Start Article

Welcome to my monthly feature “Book of the Month Selections: What Book Should You Choose?”! Every month, I provide commentary on the books that are chosen as that month’s Book of the Month selections that will hopefully help you choose your pick, and tell you which book(s) I’m going to choose. AND, I provide you with the most up to date version of my Ultimate Guide to the Book of the Month Judges with free, downloadable template (below).
Continuing with Book of the Month‘s focus on summer reading, all of this month’s selections are easy reads that would be great for the beach. Unfortunately, none really grabbed my personal interest. As a follow-up to last month’s selections, I loved The Book of Essie and included it on my Best Books of 2018 So Far list! I’m also adding it to my 2018 Summer Reading Guide. I’m about 2/3 of the way through Calypso and am really enjoying that too!
Choose the best Book of the Month selection for you every time!
Check out my fun new tool to help you pick the best Book of the Month selection for your taste: my Ultimate Guide to the Book of the Month Judges and free, downloadable template to help you find your go-to BOTM judge!
Book of the Month July 2018 Selections
In the new novel from the bestselling author of Final Girls, The Last Time I Lied follows a young woman as she returns to her childhood summer camp to uncover the truth about a tragedy that happened there fifteen years ago.
I wasn’t a fan of Sager’s debut novel, Final Girls, which was a horror movie-esque thriller. I had trouble buying the main character’s decision-making and I thought the ending jumped the shark. But, Annie Jones of From the Front Porch podcast (and one of my best recommendation sources) liked The Last Time I Lied and thought it was possibly even better than Final Girls. Tina from TBR, etc. had trouble getting into it, but couldn’t put it down once she got to the last quarter. Goodreads reviewers said it’s more grown up and less horror movie-ish than Final Girls, it has a large cast of characters, the storyline alternates between past and present, it has a bit of a slow start, and people can’t decide how they feel about the ending. Overall, the Goodreads reviews are excellent and this seems to be a standout psychological thriller.
New York Times bestselling author Beatriz Williams brings us the blockbuster novel of the season—a spellbinding novel of romance, murder, class, power, and dark secrets set in the 1950s and ’60s among the rarified world of a resort island in the Long Island Sound . . .
Beatriz Williams writes beach-y historical fiction that usually contains some sort of mystery and usually involves wealthy families with secrets. I loved her older books (A Hundred Summers, The Secret Life of Violet Grant, Tiny Little Thing), but have given up on her more recent work starting with Along the Infinite Sea (my review). She began publishing a book a year and I thought the quality suffered. The Summer Wives is “typical Beatriz Williams fare” according to Susie from Novel Visits (one of my favorite book bloggers) and involves family secrets and wealthy vs. the locals dynamics in an exclusive vacation enclave. She said that, of Williams’ previous books, it’s most like A Hundred Summers (my review) and Tiny Little Thing (my review)…a good thing in my view! And, Renee at It’s Book Talk (another favorite book blogger) also really liked it…saying that Williams pulled off the two alternating time period narrative so well.

End Article
Start Record set

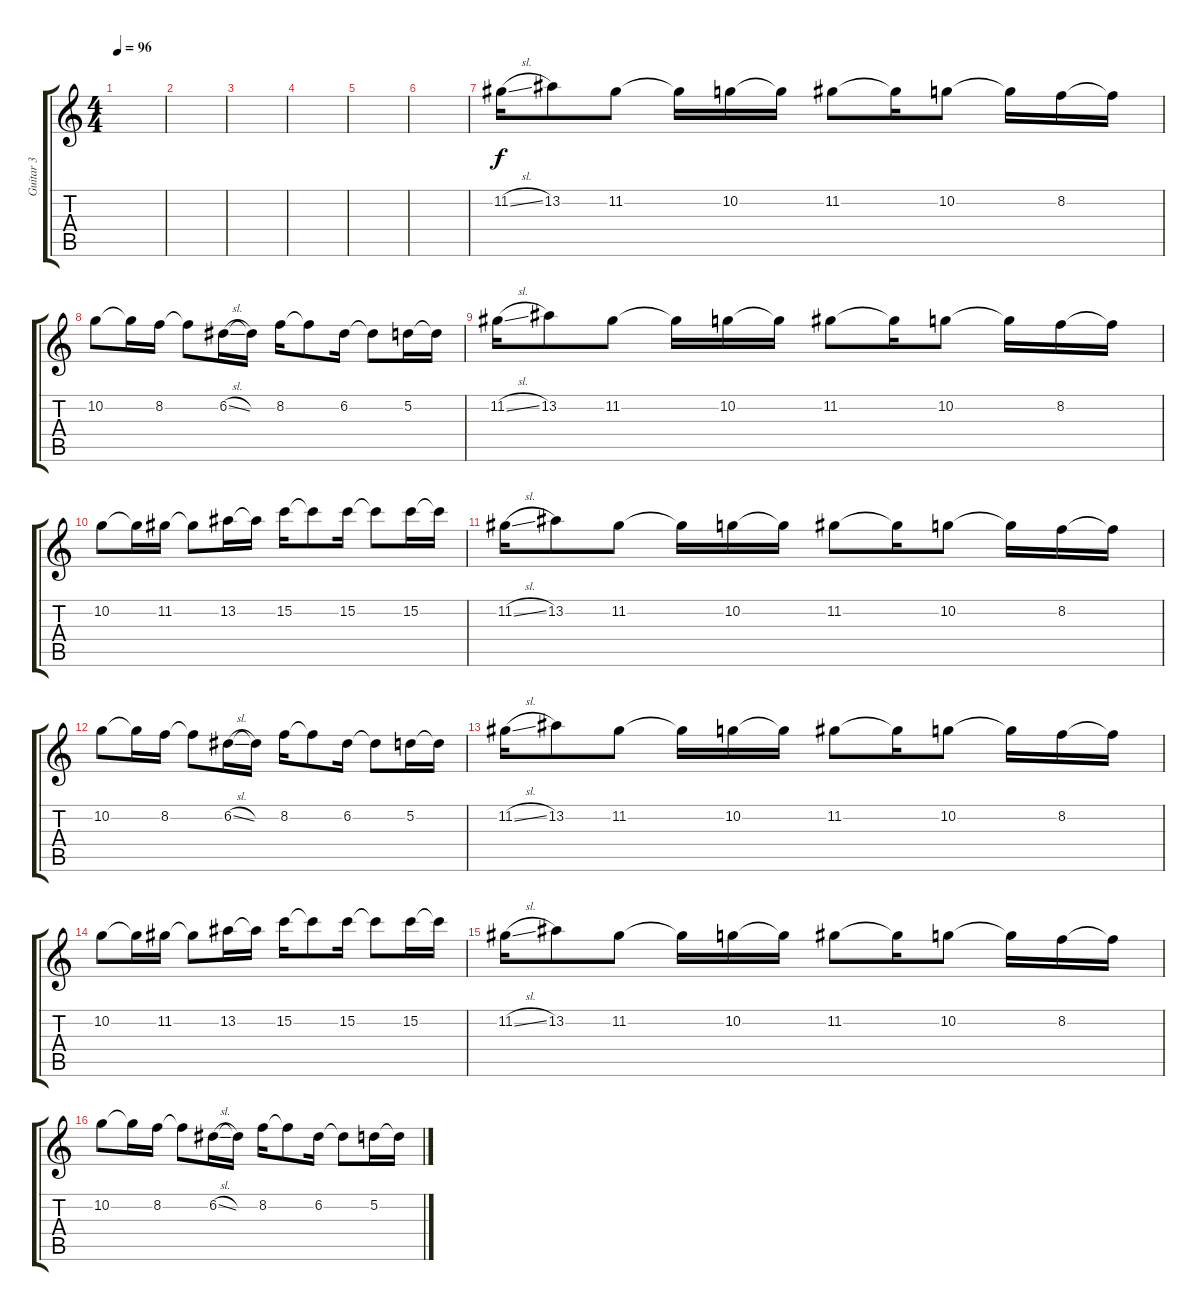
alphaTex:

\track ("Guitar 3" "Guitar 3") {instrument electricguitarjazz}
\staff {score tabs}
\tuning (D4 A3 F3 C3 G2 C2) {hide}
\ts (4 4)
\tempo 96
\clef g2
\ks c
|
|
|
|
|
|
11.2{sl}.16 13.2.8 11.2.8 11.2{t}.16 10.2.16 10.2{t}.16 11.2.8 11.2{t}.16 10.2.8 10.2{t}.16 8.2.16 8.2{t}.16 |
10.2.8 10.2{t}.16 8.2.16 8.2{t}.8 6.2{sl}.16 6.2{t}.16 8.2.16 8.2{t}.8 6.2.16 6.2{t}.8 5.2.16 5.2{t}.16 |
11.2{sl}.16 13.2.8 11.2.8 11.2{t}.16 10.2.16 10.2{t}.16 11.2.8 11.2{t}.16 10.2.8 10.2{t}.16 8.2.16 8.2{t}.16 |
10.2.8 10.2{t}.16 11.2.16 11.2{t}.8 13.2.16 13.2{t}.16 15.2.16 15.2{t}.8 15.2.16 15.2{t}.8 15.2.16 15.2{t}.16 |
11.2{sl}.16 13.2.8 11.2.8 11.2{t}.16 10.2.16 10.2{t}.16 11.2.8 11.2{t}.16 10.2.8 10.2{t}.16 8.2.16 8.2{t}.16 |
10.2.8 10.2{t}.16 8.2.16 8.2{t}.8 6.2{sl}.16 6.2{t}.16 8.2.16 8.2{t}.8 6.2.16 6.2{t}.8 5.2.16 5.2{t}.16 |
11.2{sl}.16 13.2.8 11.2.8 11.2{t}.16 10.2.16 10.2{t}.16 11.2.8 11.2{t}.16 10.2.8 10.2{t}.16 8.2.16 8.2{t}.16 |
10.2.8 10.2{t}.16 11.2.16 11.2{t}.8 13.2.16 13.2{t}.16 15.2.16 15.2{t}.8 15.2.16 15.2{t}.8 15.2.16 15.2{t}.16 |
11.2{sl}.16 13.2.8 11.2.8 11.2{t}.16 10.2.16 10.2{t}.16 11.2.8 11.2{t}.16 10.2.8 10.2{t}.16 8.2.16 8.2{t}.16 |
10.2.8 10.2{t}.16 8.2.16 8.2{t}.8 6.2{sl}.16 6.2{t}.16 8.2.16 8.2{t}.8 6.2.16 6.2{t}.8 5.2.16 5.2{t}.16
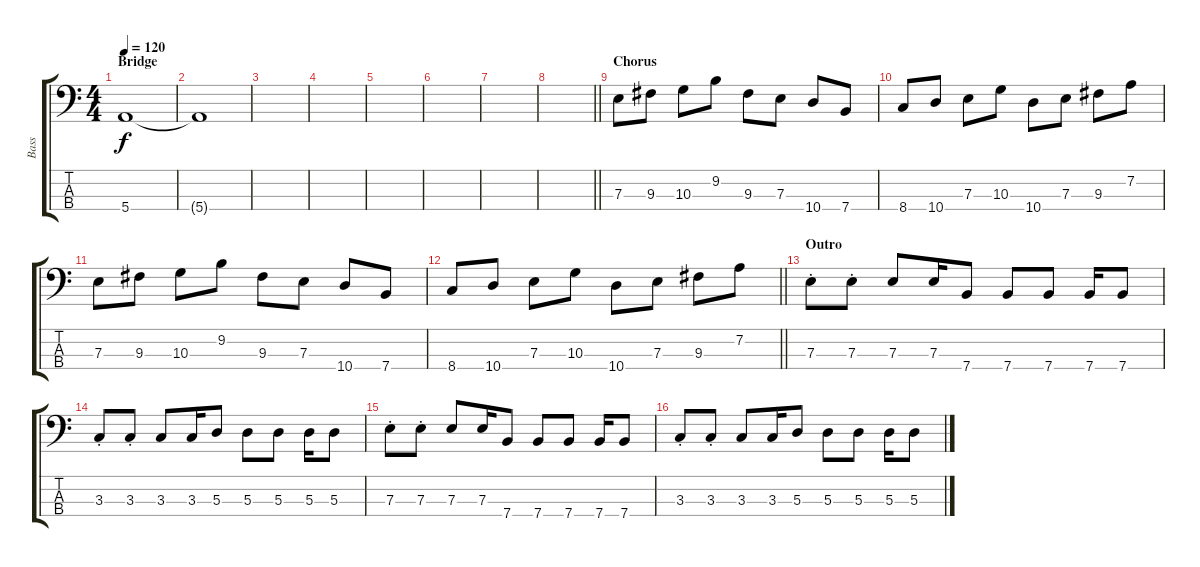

End Record set

# What is asked
• 1. Answer these from the Book of the Month post:
(a) Which of last month's selections did the writer add to the 2018 Summer Reading Guide?
(b) What did the writer think of the ending of Final Girls?
(c) According to Susie from Novel Visits, which two earlier Beatriz Williams books is The Summer Wives most like?
• 2. For each statement, tell whether the Book of the Month post supports it, answering yes or no and quoting the words that decide it:
(a) The writer has finished reading Calypso.
(b) The Summer Wives is set in the 1950s and '60s.
(c) Tina from TBR, etc. gave up on The Last Time I Lied.
The entries can be set aside; nothing in them is needed here.

# Solutions for each task
• 1.
(a) The Book of Essie.
(b) The writer thought the ending jumped the shark.
(c) A Hundred Summers and Tiny Little Thing.

• 2.
(a) No: "I’m about 2/3 of the way through Calypso"
(b) Yes: "set in the 1950s and ’60s among the rarified world of a resort island in the Long Island Sound"
(c) No: "had trouble getting into it, but couldn’t put it down once she got to the last quarter"